Blockstream / greenlight

Build apps using self-custodial lightning nodes in the cloud
https://blockstream.github.io/greenlight/getting-started/
MIT License
109 stars 27 forks source link

track: Concurrent signer state updates cause collisions #494

Open cdecker opened 1 month ago

cdecker commented 1 month ago

While testing the upcoming 0.3 release, which includes VLS 0.11.1 to address #431 and #476 we noticed that some of the signer responses aren't being accepted, because they appear to be causing concurrent updates to shared state.

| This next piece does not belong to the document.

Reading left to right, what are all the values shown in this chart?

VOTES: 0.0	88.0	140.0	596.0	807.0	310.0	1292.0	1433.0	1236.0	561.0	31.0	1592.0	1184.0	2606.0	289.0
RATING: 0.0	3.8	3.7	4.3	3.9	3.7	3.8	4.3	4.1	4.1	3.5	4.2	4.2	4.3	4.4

The state is split into smaller domains, as key-value-pairs that can be updated individually. This allows us to attach the signer state to requests early, queuing them up, and avoid having dependencies between requests. The goal is to make the request, and its associated state as self-contained as possible. This depends on how we split the signer state into smaller domains.

Our current theory is that the upgrade to VLS 0.11.1 results in some global state to also be updated a shared domain, thus the second request returning a response, that was based on a stale state, will result in a stale state update, which is rejected.

Roadmap (WIP)

What to do for now?

The issue will manifest randomly, but it will also solve itself via a restart. Either let the node be preempted after 15 minutes at most (closing the app and not issuing new commands will let it be preempted), or a call to stop() will stop the node, and the next RPC call will schedule it again.

cdecker commented 1 month ago

Instances

roeierez commented 1 month ago

@cdecker when that happened to me stop command didn't help. Only after waiting some time the signer went back to normal again

cdecker commented 1 month ago

Yep, that is to be expected, since the grpc connection is shared, the signer disconnecting may affect the RPC connection.

We have since stopped forwarding the collision errors to the signer, which stops the disconnect-loop. It does not fix the underlying issue, in that we cannot return a signer response to CLN if the associated state update failed, but from what I can tell most (if not all) occurrences are actually no-op collisions (i.e., signer0 sends back state version=100 value=a, and signer1 sends back state version=100, value=a, the same values), in which case we can forward the response to CLN.

We are logging the occurrences and monitoring for any non-no-op collisions, in which case we should also have an idea of where the collision occurs and how to slice the state to avoid these collisions.

Closing this one in a month if no such collisions present themselves.